18 Mayıs 2013 Cumartesi

Vazgeçmek


Vazgeçmek ne kadar kolay. Ardını, ötesini berisini düşünmeden kendini bırakmak. Hayatta hepimiz herhalde en az bir kere bunu yapmak istemişizdir. Neden vazgeçtiğimizin ya da vazgeçmeyi düşündüğümüzün bir önemi yok ki. Her ne olursa olsun bunları düşünmemizi sağlıyorsa, hayatımızın önemli bir noktasını oluşturuyor demektir. 

Nedir en büyük vazgeçiş. Hayatımız herhalde. Bize çocukluğumuzdan beri hayatımızın kutsallığından bahsedilir, kendi hayatına son vermenin en büyük günah olduğu anlatılır. Hayatın anlamından bahsedilir havada kalan açıklamalarla. Bu sanki dünyanın ortak bir noktada birleşip uyguladığı en büyük propaganda gibi. İnsan doğasında intihara meyilli bir varlık da, yıllarca hatta yüzyıllarca özellikle semavi dinler tarafından bunun önüne geçilmesi için uygulanan büyük bir propaganda. Hepsi aynı şeyi söyler; kendini öldürenin bir cenaze töreni bile olmaz, cehenneme de birinci sınıf bilet kazanır tabi.

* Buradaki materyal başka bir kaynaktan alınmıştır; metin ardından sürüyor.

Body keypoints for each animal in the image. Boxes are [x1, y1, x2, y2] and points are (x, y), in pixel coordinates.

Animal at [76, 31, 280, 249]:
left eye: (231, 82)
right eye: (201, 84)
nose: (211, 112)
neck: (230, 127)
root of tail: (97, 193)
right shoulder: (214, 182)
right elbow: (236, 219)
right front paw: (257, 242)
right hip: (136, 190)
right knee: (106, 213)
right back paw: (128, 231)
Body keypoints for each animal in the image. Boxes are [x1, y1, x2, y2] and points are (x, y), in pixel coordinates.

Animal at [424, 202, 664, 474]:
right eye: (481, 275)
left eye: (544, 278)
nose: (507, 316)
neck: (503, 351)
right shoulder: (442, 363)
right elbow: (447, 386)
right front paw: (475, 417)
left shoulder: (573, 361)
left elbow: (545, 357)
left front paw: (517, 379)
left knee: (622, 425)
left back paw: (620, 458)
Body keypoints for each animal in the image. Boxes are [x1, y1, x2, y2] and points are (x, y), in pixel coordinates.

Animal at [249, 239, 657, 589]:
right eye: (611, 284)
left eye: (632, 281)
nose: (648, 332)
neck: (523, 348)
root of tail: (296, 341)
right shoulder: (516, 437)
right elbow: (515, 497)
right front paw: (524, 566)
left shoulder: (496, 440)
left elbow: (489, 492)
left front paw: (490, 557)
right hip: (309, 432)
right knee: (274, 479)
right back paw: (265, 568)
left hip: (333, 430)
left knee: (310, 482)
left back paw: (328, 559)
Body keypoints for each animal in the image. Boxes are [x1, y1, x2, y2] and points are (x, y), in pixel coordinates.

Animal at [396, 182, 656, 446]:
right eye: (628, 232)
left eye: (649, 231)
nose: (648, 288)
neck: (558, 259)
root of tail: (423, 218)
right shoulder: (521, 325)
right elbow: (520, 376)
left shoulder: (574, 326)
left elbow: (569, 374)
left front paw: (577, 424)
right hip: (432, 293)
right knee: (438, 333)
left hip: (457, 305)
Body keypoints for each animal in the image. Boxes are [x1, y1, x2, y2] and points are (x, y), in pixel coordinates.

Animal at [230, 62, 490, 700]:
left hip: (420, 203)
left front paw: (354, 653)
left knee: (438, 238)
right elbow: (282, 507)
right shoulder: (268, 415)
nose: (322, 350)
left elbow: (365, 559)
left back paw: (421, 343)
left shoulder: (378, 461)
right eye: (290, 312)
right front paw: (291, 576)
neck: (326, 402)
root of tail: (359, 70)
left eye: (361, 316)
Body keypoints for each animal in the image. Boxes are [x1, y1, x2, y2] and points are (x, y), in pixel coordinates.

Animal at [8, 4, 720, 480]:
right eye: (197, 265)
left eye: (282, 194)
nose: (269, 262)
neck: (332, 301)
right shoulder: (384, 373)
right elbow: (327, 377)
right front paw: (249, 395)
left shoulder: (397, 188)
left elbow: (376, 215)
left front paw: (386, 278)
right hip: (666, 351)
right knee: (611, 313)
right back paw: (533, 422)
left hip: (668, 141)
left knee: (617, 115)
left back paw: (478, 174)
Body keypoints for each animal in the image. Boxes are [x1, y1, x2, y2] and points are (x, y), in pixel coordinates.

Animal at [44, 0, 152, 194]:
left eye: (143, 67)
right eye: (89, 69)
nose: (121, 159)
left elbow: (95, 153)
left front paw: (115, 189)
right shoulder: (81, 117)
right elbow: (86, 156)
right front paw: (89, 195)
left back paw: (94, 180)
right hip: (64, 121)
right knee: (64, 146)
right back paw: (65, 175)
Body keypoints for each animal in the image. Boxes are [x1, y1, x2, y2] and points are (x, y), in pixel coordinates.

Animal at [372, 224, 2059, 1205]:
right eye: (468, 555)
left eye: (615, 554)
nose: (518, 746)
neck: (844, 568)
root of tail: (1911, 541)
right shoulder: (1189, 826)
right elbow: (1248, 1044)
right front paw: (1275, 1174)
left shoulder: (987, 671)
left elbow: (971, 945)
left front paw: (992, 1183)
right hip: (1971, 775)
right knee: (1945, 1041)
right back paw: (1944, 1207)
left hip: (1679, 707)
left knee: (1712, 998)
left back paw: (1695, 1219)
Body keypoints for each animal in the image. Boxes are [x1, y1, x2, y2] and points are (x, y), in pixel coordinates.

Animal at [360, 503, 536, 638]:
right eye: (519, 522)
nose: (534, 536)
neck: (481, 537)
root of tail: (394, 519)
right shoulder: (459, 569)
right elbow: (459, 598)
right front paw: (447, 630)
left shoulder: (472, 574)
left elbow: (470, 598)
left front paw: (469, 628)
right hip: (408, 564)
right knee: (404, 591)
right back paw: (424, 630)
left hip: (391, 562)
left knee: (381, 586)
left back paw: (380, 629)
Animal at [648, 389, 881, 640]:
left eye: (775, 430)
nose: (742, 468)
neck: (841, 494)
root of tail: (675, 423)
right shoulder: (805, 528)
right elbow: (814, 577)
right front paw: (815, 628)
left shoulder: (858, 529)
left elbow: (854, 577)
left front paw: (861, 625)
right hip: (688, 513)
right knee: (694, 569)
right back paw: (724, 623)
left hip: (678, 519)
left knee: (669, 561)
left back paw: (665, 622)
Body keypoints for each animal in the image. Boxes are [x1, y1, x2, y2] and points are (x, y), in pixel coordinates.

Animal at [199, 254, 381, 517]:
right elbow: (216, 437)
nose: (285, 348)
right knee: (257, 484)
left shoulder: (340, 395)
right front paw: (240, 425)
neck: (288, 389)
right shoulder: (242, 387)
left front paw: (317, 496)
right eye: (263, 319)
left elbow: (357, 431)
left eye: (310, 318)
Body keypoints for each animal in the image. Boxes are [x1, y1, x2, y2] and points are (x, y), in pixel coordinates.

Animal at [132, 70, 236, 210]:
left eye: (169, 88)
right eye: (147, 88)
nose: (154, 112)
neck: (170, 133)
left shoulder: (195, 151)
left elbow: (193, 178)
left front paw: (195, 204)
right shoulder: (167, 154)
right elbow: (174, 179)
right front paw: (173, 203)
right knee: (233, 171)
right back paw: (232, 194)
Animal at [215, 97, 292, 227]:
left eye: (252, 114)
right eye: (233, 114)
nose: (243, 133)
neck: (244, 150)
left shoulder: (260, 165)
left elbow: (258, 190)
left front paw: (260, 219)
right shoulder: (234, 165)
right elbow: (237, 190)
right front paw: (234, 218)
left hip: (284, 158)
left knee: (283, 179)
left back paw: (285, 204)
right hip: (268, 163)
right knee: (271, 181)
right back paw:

Bugüne kadar bala göte de olsa ölmeden gelebildim. Bu süreç içinde kendimden vazgeçmeyi düşündüğüm anlarım olmadı mı? Ziyadesiyle. Fakat beni bunu yapmaktan alıkoyan şey asla günah ya da cehennem korkusu olmadı. Ki bu kavramların bir zaman sonra mitoloji derslerinin konusu olacağına inanıyorum. Beni bundan alıkoyan şey her zaman giderken bile birilerinin mutsuzluğuna sebep olmama isteğiydi. Gerçekten benim kendimden vazgeçişimin beni seven insanlara bir travma yaratmayacağını bilsem çoktan giderdim. Ama beni seven, beni düşünen insanlar olduğu sürece benim vazgeçişim, kendimden vazgeçmekten vazgeçmektir.